## TEXTO EXTRAÍDO

___

No século 18, a culinária era, para a nobreza da França, um meio de afastar o tédio e se exibir. Já para o povo, era só um jeito de não morrer de fome. Estalagens e hospedarias serviam refeições simples aos viajantes, e era raro comer fora. Conforme apareciam, restaurantes iam se tornando, aos poucos, lugares de convivência e experimentalismo. Essa pequena explicação vem no prólogo de “Delicioso: Da Cozinha para o Mundo”, retrocedendo mais de dois séculos na História para ilustrar o nascimento de uma verdadeira instituição francesa. A política e a mudança nos costumes tiveram enorme influência para que surgissem as casas de pasto no coração da Europa iluminista.
O hábito de se fazer uma refeição em alguma outra parte que não fosse seu próprio lar, à volta de parentes e agregados, só foi incorporado depois da Revolução Francesa (1789-1799), momento em que a burguesia vira o estrato social que sustenta o país e os habitantes das províncias desaguavam em Paris desejosos de um bom prato. O diretor Éric Besnard tece uma paródia acerca do surgimento do primeiro restaurante, não pelas mãos pouco habilidosas de um certo Boulanger, um vendedor de sopas que passou a vender caldos restauradores (mas insossos) para tratar dispepsia e outros males digestivos — daí a origem do nome —, mas de Pierre Manceron, um personagem fictício que assume a identidade de Mathurin Roze de Chantoiseau (1730-1806), efetivamente o primeiro dono de um estabelecimento dessa natureza de que se tem notícia, aberto em 1766. Besnard e o corroteirista Nicolas Boukhrief dotam o filme de referências verídicas, até passarem a também desnudar o comportamento de Manceron diante da mulher cheia de segredos que entra em seus negócios e em sua vida.

___

## ATIVIDADE A
Reproduza sem alterações o trecho dos registros que vai do início deles até a linha que contém "dere reis krijg", incluindo essa linha. Deixe as imagens fora da resposta.

(Registros de uma coleção)
___

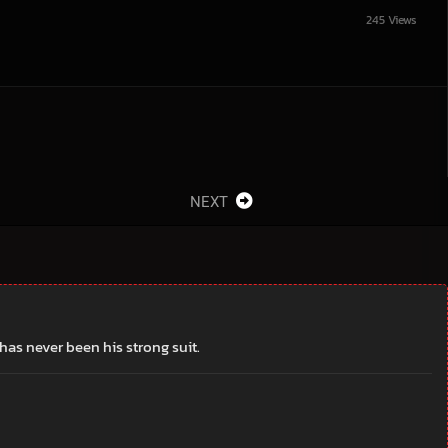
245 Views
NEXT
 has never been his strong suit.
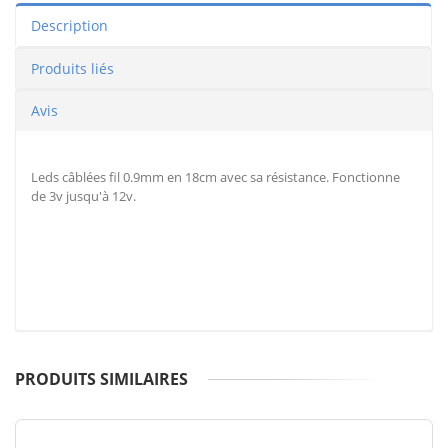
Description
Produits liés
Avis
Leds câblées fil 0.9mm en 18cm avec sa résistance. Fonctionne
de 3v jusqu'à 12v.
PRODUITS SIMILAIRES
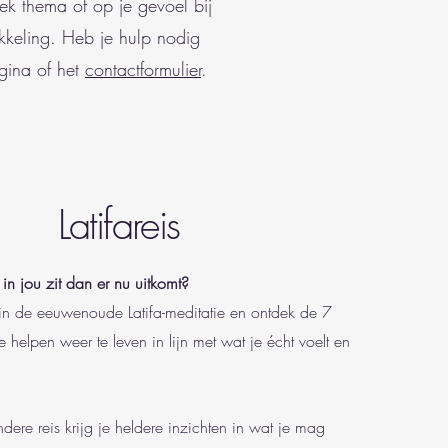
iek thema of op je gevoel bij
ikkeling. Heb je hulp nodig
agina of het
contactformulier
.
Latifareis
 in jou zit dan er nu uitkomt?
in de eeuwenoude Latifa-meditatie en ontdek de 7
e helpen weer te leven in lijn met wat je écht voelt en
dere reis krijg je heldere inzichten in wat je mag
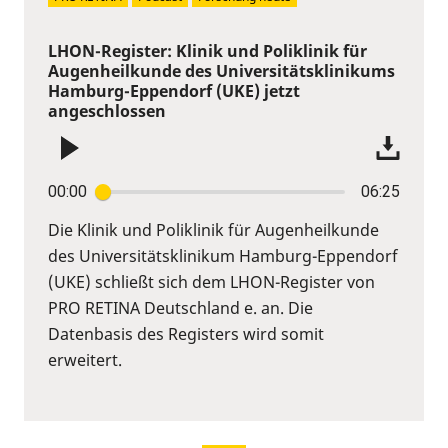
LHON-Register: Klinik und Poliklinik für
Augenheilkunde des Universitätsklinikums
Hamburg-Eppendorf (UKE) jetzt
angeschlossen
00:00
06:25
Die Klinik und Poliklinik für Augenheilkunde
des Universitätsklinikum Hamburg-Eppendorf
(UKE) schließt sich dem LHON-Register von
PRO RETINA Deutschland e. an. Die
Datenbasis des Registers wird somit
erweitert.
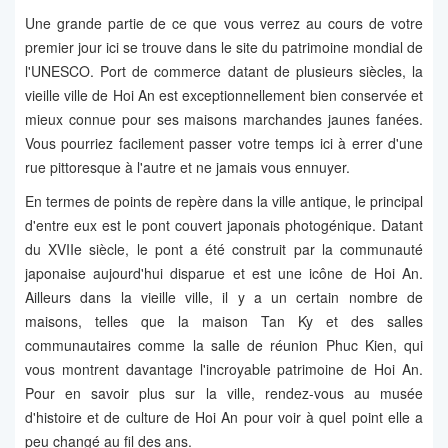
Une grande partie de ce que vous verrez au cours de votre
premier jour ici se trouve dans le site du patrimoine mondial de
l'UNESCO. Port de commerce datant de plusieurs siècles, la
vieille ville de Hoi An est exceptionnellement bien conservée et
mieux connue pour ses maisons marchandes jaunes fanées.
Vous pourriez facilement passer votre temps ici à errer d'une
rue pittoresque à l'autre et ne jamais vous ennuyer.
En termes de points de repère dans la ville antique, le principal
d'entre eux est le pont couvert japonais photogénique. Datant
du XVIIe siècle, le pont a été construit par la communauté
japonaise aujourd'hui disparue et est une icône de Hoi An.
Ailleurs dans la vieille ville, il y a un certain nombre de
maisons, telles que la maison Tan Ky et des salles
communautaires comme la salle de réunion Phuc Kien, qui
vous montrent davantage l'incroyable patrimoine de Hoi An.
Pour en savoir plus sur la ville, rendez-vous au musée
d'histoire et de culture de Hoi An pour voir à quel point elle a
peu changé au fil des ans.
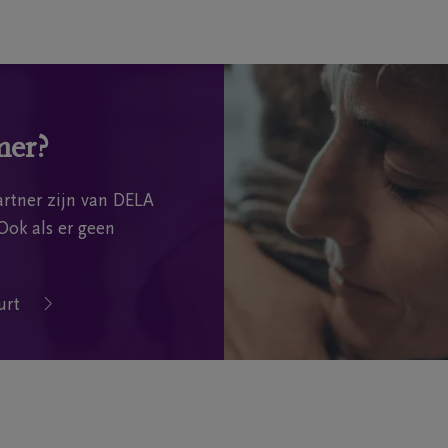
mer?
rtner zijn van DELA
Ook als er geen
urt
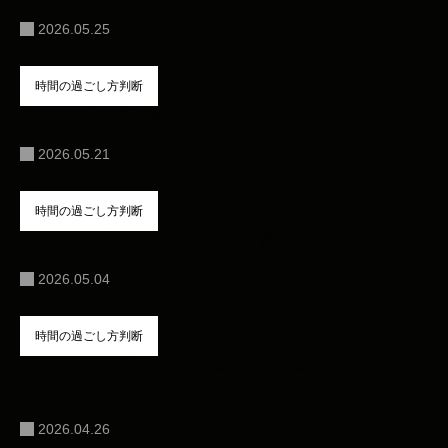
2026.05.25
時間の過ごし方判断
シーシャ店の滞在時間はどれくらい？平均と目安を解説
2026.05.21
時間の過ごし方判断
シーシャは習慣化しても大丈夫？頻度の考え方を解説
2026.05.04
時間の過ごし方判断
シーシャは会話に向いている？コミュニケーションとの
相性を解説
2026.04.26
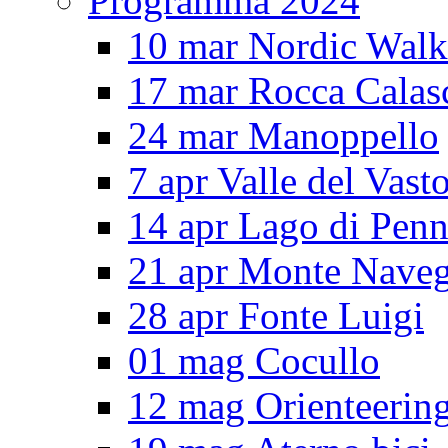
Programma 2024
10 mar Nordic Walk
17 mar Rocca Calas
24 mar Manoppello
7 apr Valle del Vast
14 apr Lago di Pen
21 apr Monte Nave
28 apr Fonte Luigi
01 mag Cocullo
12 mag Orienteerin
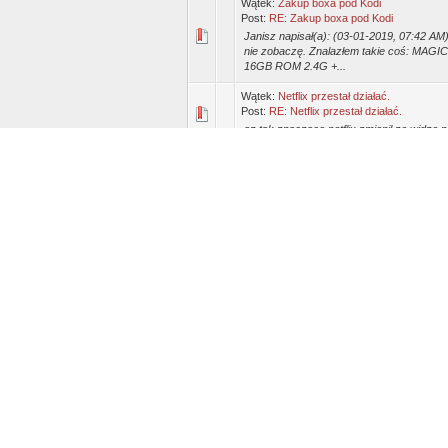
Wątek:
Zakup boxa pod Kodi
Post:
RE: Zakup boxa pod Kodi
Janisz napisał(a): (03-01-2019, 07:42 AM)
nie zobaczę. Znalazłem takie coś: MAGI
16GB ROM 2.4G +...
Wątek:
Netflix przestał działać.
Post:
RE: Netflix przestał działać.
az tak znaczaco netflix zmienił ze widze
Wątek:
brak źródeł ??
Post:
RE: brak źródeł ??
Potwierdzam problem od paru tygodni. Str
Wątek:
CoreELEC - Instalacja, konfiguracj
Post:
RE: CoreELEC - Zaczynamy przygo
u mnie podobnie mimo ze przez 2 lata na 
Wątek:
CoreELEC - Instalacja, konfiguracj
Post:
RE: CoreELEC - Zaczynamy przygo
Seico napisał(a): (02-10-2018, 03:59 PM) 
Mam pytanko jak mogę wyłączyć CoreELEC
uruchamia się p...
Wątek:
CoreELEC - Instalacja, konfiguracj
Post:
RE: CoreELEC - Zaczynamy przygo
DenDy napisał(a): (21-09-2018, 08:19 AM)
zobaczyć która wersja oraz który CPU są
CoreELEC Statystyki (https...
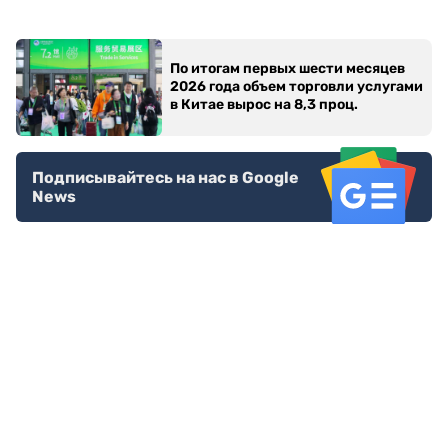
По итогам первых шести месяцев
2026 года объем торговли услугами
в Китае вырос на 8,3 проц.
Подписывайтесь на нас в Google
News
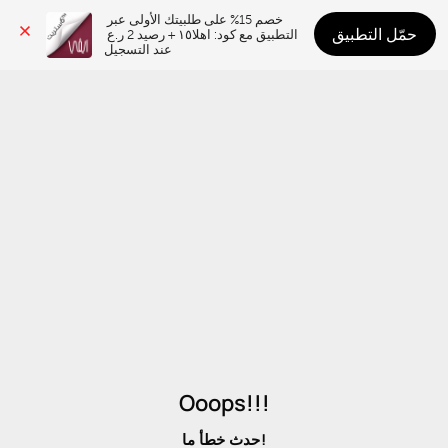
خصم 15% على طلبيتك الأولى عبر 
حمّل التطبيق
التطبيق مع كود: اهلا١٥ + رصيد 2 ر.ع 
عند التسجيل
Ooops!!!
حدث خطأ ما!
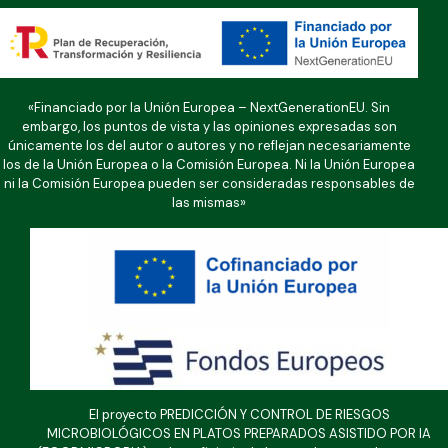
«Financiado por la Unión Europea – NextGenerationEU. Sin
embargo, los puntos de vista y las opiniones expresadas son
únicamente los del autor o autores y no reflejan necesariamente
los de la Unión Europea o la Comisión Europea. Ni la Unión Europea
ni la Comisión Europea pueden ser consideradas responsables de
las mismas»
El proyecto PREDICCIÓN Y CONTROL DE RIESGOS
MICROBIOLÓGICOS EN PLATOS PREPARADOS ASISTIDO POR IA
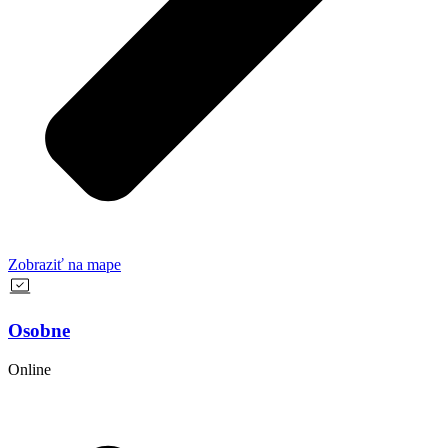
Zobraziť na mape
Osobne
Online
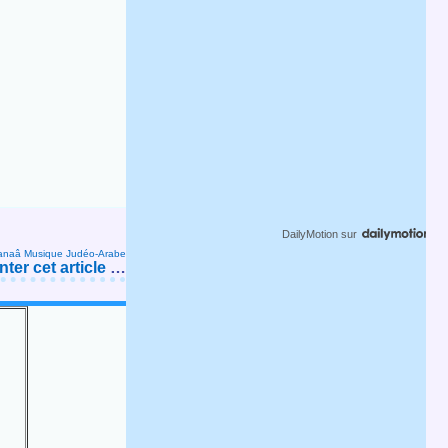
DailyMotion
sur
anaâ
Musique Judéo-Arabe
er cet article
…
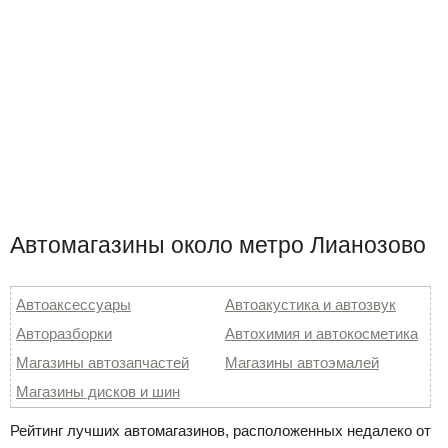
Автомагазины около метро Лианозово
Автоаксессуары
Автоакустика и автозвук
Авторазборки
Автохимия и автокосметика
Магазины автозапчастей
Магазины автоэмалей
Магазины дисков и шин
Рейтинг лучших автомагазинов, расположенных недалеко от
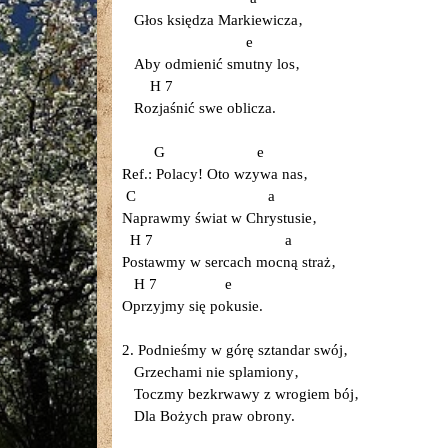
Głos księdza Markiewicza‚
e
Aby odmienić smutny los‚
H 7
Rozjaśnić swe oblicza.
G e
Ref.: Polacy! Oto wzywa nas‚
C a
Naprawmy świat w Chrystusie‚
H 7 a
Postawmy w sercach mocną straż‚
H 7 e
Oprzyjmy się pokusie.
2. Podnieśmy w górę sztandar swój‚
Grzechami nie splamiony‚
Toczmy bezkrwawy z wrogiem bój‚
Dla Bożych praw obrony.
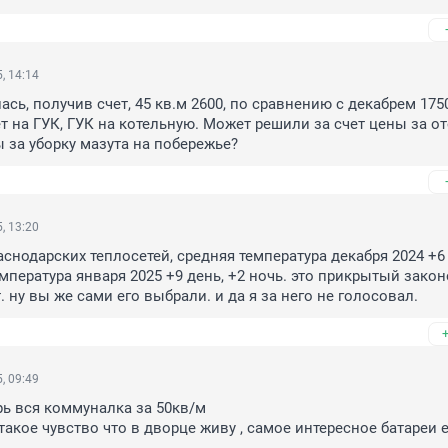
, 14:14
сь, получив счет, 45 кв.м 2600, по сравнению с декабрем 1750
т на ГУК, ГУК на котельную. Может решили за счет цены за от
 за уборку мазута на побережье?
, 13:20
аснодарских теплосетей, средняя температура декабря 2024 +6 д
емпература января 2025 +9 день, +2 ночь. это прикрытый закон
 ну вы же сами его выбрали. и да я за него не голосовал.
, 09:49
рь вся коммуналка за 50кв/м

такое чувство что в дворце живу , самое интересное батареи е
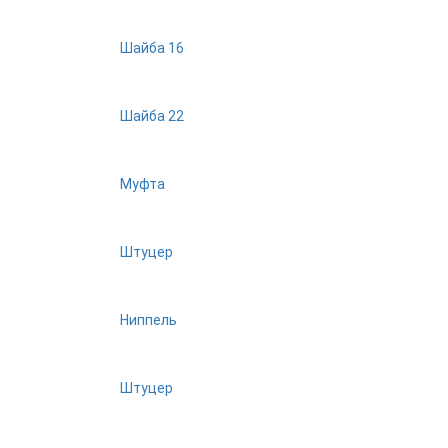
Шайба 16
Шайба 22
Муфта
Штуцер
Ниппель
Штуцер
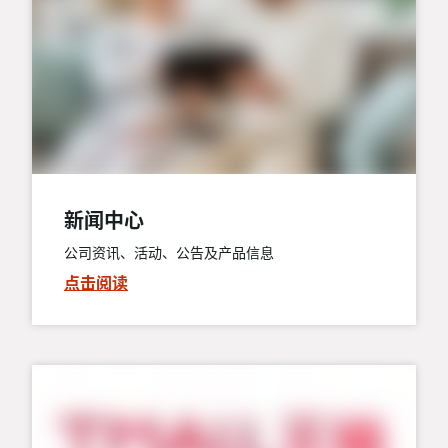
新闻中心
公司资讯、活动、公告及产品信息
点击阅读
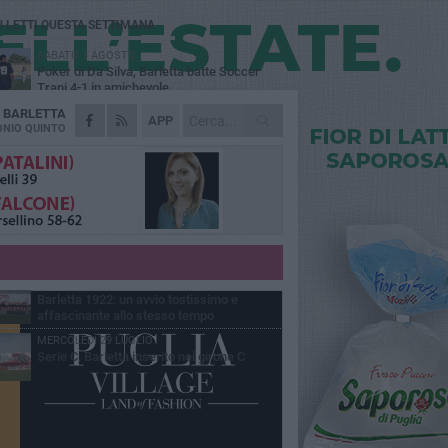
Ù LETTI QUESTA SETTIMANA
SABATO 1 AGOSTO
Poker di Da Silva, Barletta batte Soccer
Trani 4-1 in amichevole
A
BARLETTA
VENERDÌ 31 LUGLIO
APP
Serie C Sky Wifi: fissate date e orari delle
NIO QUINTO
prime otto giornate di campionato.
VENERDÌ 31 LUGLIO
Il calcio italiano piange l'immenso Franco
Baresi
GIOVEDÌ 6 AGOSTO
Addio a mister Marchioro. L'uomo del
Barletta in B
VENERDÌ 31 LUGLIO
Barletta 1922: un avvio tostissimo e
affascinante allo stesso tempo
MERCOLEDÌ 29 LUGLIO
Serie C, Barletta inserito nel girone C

___

## ATIVIDADE B
Escreva, tal como aparece no texto sobre o filme "Delicioso", o trecho que vai de "No século 18, a" até "da Europa iluminista.".

## RESPOSTA A
245 Views
NEXT
 has never been his strong suit.
Description
Produits liés
Avis
Leds câblées fil 0.9mm en 18cm avec sa résistance. Fonctionne
de 3v jusqu'à 12v.
PRODUITS SIMILAIRES
iek thema of op je gevoel bij
ikkeling. Heb je hulp nodig
agina of het
contactformulier
.
Latifareis
 in jou zit dan er nu uitkomt?
in de eeuwenoude Latifa-meditatie en ontdek de 7
e helpen weer te leven in lijn met wat je écht voelt en
dere reis krijg je heldere inzichten in wat je mag

## RESPOSTA B
No século 18, a culinária era, para a nobreza da França, um meio de afastar o tédio e se exibir. Já para o povo, era só um jeito de não morrer de fome. Estalagens e hospedarias serviam refeições simples aos viajantes, e era raro comer fora. Conforme apareciam, restaurantes iam se tornando, aos poucos, lugares de convivência e experimentalismo. Essa pequena explicação vem no prólogo de “Delicioso: Da Cozinha para o Mundo”, retrocedendo mais de dois séculos na História para ilustrar o nascimento de uma verdadeira instituição francesa. A política e a mudança nos costumes tiveram enorme influência para que surgissem as casas de pasto no coração da Europa iluminista.